---------- Aangeleverde tekst ----------

Columns & opinie
Column: Mijn veel te lang paperpubliceerproces
donderdag 16 maart 2017

Tijdens mijn promotie heb ik vier papers geschreven. De eerste drie gingen redelijk vlot door de reviewmolen. Op moment van schrijven, bijna drie jaar nadat ik de eerste outline op papier had gezet, staat het vierde artikel pas online.

Bij uitstek een geschikt moment voor een anatomie van een veel te lang paperpubliceerproces.

Om te beginnen het schrijven zelf. Dat duurde ongeveer een jaar. Na zes maanden had ik een compleet manuscript. Helaas ongeveer tweemaal zo lang als geoorloofd. Klassieke fout.

Vervolgens hakte ik het artikel doormidden. Een nog klassiekere fout. Twee papers. Beiden veel te kort. Paper A beschreef de methode – een nieuwe set indicatoren om de flexibiliteit van een complex systeem te meten. Paper B beschreef vervolgens een casus waarop ik de nieuwe indicatoren uittestte.

Nu ben ik er nog steeds niet over uit of het überhaupt nuttig is een nieuwe indicator te bedenken. Als ik naar mijn eigen indicatoren kijk, denk ik: om in één enkel getal de dynamiek van een heel systeem samen te vatten, ja, daarvoor moet je perfect inzicht hebben in dat systeem. Wat ben je toch slim, Benjamin. Maar dan lees ik een indicatorpaper van een ander en dan denk ik: niemand heeft wat aan weer een nieuwe definitie van iets waarvan al veel te veel definities zijn. Ga toch eens echt onderzoek doen.

Omdat ik mijzelf uiteindelijk er niet van kon overtuigen dat iemand op mijn nieuwe indicatoren zat te wachten, stuurde ik een uitgebreide versie van casuspaper B op naar een journal.

----------

# Opdracht
Zet de column over het veel te lange publicatieproces van een paper voort, aansluitend op de laatste zin.

---------- Datasetfragment ----------

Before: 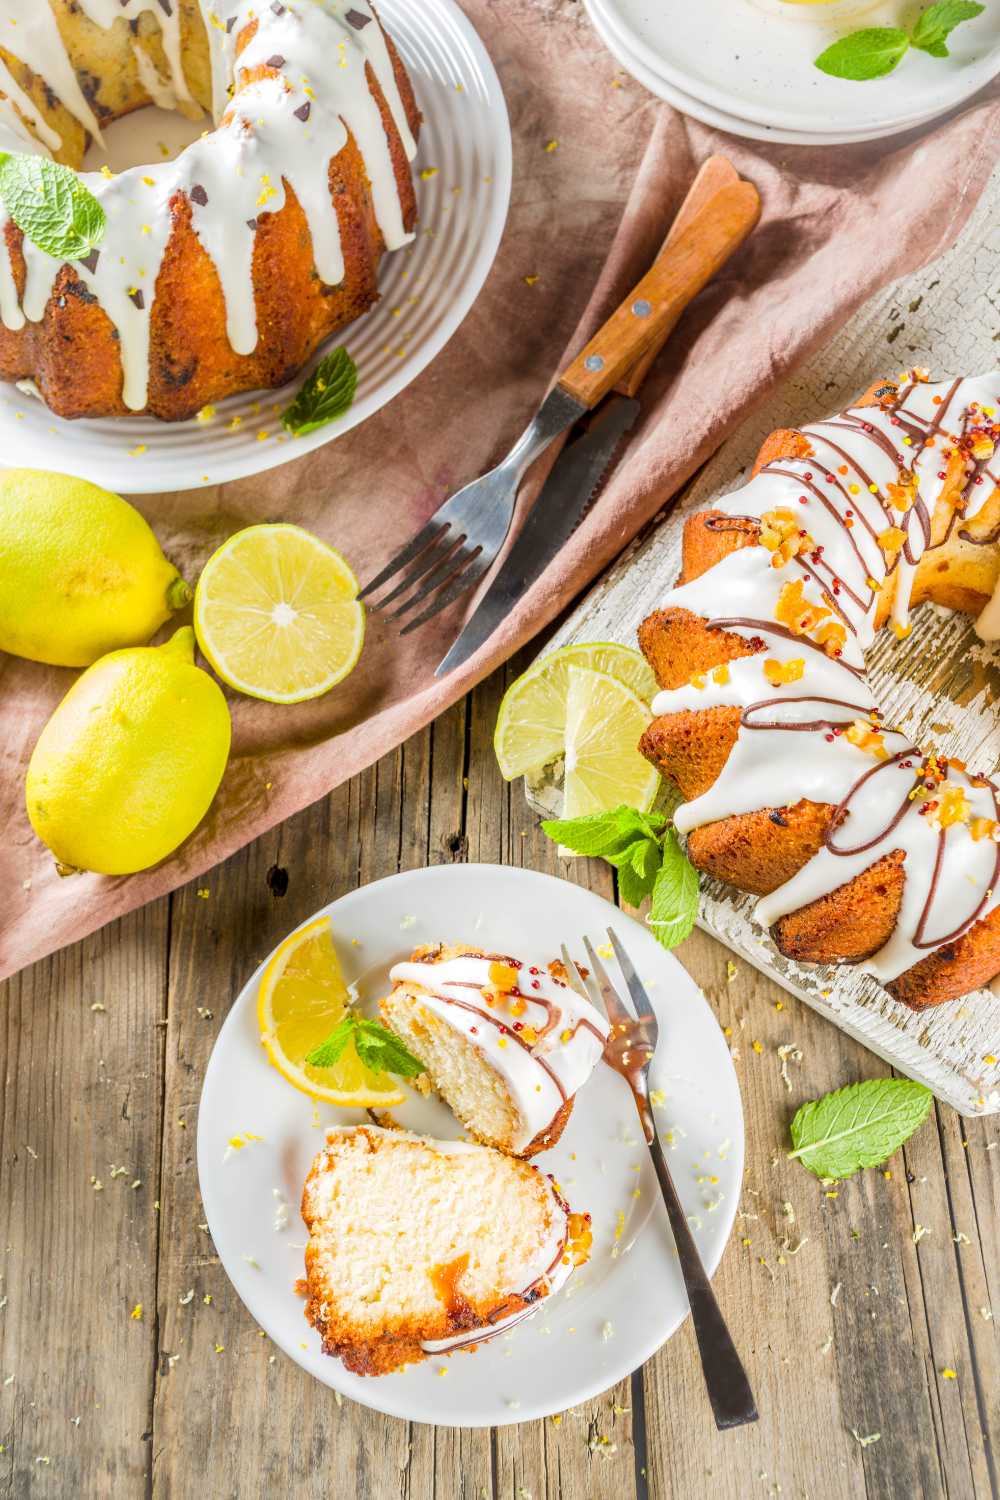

----------

# Antwoord
Na een half jaar kwam de beoordeling terug: de eerste reviewer vroeg om minor revisions, en schreef aardig ‘The results are interesting and scientifically relevant, though I am unable to judge their novelty.’

De tweede reviewer was al wat minder enthousiast: ‘In my opinion the work presented is potentially interesting for publication. However, I think that major revisions are required.’

De derde opende zijn betoog met de volgende vaststelling: ‘Not enough to be considered as a publication’. Hij eindigde met: ‘The authors need to think deeply and broadly about the boundary and the appropriate approach for a study of this complex system. It requires more profound thoughts, discussion and methodological development.’

Afgewezen dus. Niet novel genoeg, tot daaraantoe. Maar gebrek aan diepgaande gedachtes? Niet goed genoeg nagedacht hebben over iets waarover ik een jaar heb nagedacht? Meer in de breedte én meer in de diepte denken? Dat is zo’n beetje de ergste belediging die je een promovendus kan toewerpen. En de methodische ontwikkeling had ik nu juist uit mijn paper gesloopt.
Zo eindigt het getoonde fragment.